Compared with armed robbery, which victimizes an individual, or embezzlement, which involves pocketing your employer’s resources, health care fraud probably doesn’t seem like a serious criminal allegation. After all, the victims of health care fraud are either massive insurance companies or, in some cases, the government.

Those who work at a medical facility or who operate a medical practice have to constantly struggle to keep their revenue higher than operating expenses. With inflation wreaking havoc on the cost of standard supplies and utility expenses, medical practices may find that their profit margin has started to shrink.

Although employing creative billing practices could increase your profit margin, doing so comes with a lot of risks.
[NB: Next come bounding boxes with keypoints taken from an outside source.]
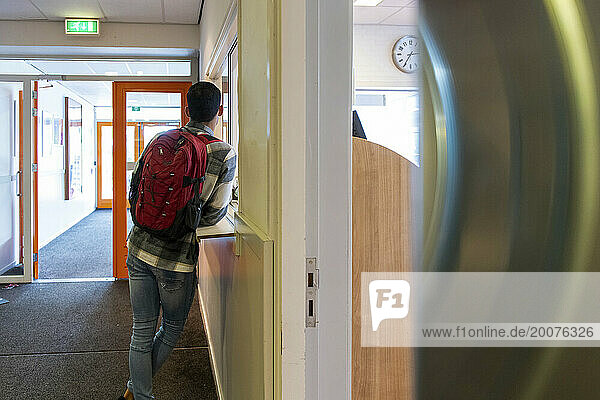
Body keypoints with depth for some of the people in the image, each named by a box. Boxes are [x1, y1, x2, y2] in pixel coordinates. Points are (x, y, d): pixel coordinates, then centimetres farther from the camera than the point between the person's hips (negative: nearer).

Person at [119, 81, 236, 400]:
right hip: (177, 257, -4)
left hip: (140, 246, 4)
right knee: (172, 330, 20)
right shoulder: (224, 155, -9)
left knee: (142, 331, 15)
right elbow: (213, 215, -7)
You could face accusations of health care fraud.

Federal law could lead to prosecution and financial obligations

Under the False Claims Act, anyone who participates in fraudulent billing practices or benefits from them could find themselves implicated in a health care fraud conspiracy. If the Justice Department brings charges against you or if a coworker initiates a qui tam lawsuit on behalf of the government, you could have a lot at risk.

A conviction for health care fraud could cost you your professional license, lead to massive fines and result in incarceration.

The False Claims Act allows the federal government to seek up to three times the amount that they paid in compensation from a convicted defendant. You could be subject to tens or hundreds of thousands of dollars in repayment obligations if you plead guilty or get convicted of health care fraud involving federal insurance programs.

How do you defend against fraud allegations?

One of the reasons many people plead guilty when facing charges under the False Claims Act is out of fear of the worst-case penalties if they go to court. However, unless you have an airtight plea bargain that guarantees reduced penalties, the consequences you face could still be the maximum penalties at the discretion of the judge overseeing your case.

There could be multiple ways to defend against fraud allegations. You might prove that you simply did what your supervisors trained you to do or produced documents that raised a question about whether fraud actually occurred.

A thorough review of the evidence against you will likely be necessary to determine the best strategy, but you can potentially fight back against health care fraud allegations. Mounting a rigorous defense may be the only way to avoid criminal penalties and massive financial obligations triggered by health care fraud.